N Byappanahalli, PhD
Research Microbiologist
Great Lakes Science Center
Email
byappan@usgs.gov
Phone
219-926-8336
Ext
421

■ What is expected
Each of the records shown above needs to be repeated exactly.

■ Exercise answer
N Byappanahalli, PhD
Research Microbiologist
Great Lakes Science Center
Email
byappan@usgs.gov
Phone
219-926-8336
Ext
421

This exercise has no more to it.